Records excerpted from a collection
========================================================================

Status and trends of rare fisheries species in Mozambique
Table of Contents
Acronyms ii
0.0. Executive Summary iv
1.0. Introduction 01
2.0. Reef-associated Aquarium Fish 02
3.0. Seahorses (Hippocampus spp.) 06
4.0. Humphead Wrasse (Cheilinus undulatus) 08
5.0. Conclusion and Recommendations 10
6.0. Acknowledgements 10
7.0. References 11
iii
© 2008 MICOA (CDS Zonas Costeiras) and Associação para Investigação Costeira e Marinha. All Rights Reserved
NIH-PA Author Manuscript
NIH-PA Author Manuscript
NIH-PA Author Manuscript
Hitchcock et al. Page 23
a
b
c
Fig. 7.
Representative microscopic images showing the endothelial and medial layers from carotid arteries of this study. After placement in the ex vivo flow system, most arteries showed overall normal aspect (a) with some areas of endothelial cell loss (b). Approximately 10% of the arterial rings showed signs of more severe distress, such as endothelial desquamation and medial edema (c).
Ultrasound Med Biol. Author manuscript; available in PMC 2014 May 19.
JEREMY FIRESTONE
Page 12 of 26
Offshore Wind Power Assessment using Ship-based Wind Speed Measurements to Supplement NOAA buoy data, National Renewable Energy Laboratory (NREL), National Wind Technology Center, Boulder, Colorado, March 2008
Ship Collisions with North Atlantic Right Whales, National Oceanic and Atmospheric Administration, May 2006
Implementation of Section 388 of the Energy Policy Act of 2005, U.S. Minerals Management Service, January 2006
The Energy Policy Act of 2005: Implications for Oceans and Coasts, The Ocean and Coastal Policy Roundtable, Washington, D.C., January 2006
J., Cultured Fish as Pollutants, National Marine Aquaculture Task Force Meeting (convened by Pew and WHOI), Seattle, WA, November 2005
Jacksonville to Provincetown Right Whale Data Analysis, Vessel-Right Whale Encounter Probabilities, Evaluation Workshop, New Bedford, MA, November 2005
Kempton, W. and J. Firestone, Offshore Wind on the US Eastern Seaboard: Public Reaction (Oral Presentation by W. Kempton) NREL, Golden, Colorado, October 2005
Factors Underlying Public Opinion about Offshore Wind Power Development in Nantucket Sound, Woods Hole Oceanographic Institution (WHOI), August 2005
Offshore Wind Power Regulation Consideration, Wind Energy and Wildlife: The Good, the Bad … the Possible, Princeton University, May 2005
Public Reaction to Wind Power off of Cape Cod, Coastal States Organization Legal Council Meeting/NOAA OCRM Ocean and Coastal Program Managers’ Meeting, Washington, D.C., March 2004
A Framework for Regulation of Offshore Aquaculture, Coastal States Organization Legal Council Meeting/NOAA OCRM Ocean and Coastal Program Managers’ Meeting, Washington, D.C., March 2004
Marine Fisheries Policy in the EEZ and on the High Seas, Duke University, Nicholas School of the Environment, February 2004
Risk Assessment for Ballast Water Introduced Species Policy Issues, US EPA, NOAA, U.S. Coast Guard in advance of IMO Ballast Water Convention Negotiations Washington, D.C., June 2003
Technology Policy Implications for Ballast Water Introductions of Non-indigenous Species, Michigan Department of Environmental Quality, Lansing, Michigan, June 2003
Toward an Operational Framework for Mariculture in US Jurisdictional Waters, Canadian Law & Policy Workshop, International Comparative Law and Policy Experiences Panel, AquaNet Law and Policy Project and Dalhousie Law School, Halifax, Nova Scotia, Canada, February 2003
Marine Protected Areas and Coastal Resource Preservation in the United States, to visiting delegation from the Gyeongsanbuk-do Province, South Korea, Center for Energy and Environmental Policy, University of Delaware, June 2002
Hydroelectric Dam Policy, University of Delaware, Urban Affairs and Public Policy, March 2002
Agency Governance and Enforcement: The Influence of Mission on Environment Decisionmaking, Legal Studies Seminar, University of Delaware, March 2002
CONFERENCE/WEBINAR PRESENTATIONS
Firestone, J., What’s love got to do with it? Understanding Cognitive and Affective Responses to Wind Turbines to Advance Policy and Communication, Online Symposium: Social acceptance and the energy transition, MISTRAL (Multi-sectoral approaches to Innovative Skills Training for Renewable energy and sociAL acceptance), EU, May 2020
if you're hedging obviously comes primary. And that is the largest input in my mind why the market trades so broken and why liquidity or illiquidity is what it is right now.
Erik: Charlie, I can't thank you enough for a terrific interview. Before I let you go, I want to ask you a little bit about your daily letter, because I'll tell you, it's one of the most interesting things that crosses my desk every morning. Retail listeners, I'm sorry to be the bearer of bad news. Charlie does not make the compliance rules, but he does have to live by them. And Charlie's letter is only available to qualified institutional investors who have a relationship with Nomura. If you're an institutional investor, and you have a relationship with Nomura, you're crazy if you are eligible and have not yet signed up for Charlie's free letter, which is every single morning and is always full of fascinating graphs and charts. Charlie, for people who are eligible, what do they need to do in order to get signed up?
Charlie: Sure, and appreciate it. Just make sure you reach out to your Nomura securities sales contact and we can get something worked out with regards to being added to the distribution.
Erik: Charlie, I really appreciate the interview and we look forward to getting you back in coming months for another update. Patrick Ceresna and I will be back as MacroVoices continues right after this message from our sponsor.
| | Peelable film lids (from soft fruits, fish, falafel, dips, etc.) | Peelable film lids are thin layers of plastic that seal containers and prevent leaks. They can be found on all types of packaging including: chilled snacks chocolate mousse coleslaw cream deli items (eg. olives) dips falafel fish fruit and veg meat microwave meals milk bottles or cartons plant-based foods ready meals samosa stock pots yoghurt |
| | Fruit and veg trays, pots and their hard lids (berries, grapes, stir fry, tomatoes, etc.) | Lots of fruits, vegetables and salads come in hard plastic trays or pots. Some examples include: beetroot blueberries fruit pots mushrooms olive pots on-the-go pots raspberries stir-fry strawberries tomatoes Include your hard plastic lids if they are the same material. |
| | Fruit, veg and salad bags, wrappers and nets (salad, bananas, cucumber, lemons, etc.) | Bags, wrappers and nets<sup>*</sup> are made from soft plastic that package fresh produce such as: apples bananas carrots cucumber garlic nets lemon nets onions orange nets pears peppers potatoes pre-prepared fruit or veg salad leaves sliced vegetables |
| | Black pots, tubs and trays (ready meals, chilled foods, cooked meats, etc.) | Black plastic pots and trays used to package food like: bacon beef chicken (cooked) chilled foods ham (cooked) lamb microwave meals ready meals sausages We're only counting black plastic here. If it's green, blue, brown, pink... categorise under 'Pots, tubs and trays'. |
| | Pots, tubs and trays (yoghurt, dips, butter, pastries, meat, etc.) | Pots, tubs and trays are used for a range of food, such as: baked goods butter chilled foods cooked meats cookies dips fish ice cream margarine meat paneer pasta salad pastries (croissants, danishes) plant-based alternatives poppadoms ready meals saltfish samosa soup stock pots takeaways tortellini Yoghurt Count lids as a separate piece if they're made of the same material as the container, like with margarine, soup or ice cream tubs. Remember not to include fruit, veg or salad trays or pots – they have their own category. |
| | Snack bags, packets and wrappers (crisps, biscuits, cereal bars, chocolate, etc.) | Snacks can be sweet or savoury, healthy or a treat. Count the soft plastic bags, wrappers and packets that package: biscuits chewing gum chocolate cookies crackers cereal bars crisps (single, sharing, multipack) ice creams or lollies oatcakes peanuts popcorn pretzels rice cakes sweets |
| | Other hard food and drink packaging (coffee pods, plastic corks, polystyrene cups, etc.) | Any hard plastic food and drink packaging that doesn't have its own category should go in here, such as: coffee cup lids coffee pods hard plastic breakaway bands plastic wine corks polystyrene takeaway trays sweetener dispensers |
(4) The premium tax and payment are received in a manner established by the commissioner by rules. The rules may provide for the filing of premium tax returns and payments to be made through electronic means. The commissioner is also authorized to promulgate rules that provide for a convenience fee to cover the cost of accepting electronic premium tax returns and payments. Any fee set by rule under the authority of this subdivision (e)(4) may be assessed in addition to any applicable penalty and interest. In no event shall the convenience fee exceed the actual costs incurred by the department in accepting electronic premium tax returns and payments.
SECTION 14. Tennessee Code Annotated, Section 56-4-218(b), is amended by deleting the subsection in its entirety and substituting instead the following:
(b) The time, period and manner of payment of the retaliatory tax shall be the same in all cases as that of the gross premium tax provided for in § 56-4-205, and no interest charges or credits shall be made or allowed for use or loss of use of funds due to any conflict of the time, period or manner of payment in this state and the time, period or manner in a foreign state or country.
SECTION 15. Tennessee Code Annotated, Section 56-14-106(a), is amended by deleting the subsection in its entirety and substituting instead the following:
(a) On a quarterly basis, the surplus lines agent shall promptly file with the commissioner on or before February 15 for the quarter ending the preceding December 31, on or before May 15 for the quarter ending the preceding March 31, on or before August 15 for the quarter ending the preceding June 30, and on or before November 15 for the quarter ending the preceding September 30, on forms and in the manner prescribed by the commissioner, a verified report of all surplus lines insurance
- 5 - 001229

========================================================================

Task to carry out
Restate word for word the lines of the data above, starting at the line containing "3.0. Seahorses (Hippocampus spp.) 06" and ending at the line containing "The Energy Policy Act of 2005: Implications", both included, and nothing more.

Response to the task
3.0. Seahorses (Hippocampus spp.) 06
4.0. Humphead Wrasse (Cheilinus undulatus) 08
5.0. Conclusion and Recommendations 10
6.0. Acknowledgements 10
7.0. References 11
iii
© 2008 MICOA (CDS Zonas Costeiras) and Associação para Investigação Costeira e Marinha. All Rights Reserved
NIH-PA Author Manuscript
NIH-PA Author Manuscript
NIH-PA Author Manuscript
Hitchcock et al. Page 23
a
b
c
Fig. 7.
Representative microscopic images showing the endothelial and medial layers from carotid arteries of this study. After placement in the ex vivo flow system, most arteries showed overall normal aspect (a) with some areas of endothelial cell loss (b). Approximately 10% of the arterial rings showed signs of more severe distress, such as endothelial desquamation and medial edema (c).
Ultrasound Med Biol. Author manuscript; available in PMC 2014 May 19.
JEREMY FIRESTONE
Page 12 of 26
Offshore Wind Power Assessment using Ship-based Wind Speed Measurements to Supplement NOAA buoy data, National Renewable Energy Laboratory (NREL), National Wind Technology Center, Boulder, Colorado, March 2008
Ship Collisions with North Atlantic Right Whales, National Oceanic and Atmospheric Administration, May 2006
Implementation of Section 388 of the Energy Policy Act of 2005, U.S. Minerals Management Service, January 2006
The Energy Policy Act of 2005: Implications for Oceans and Coasts, The Ocean and Coastal Policy Roundtable, Washington, D.C., January 2006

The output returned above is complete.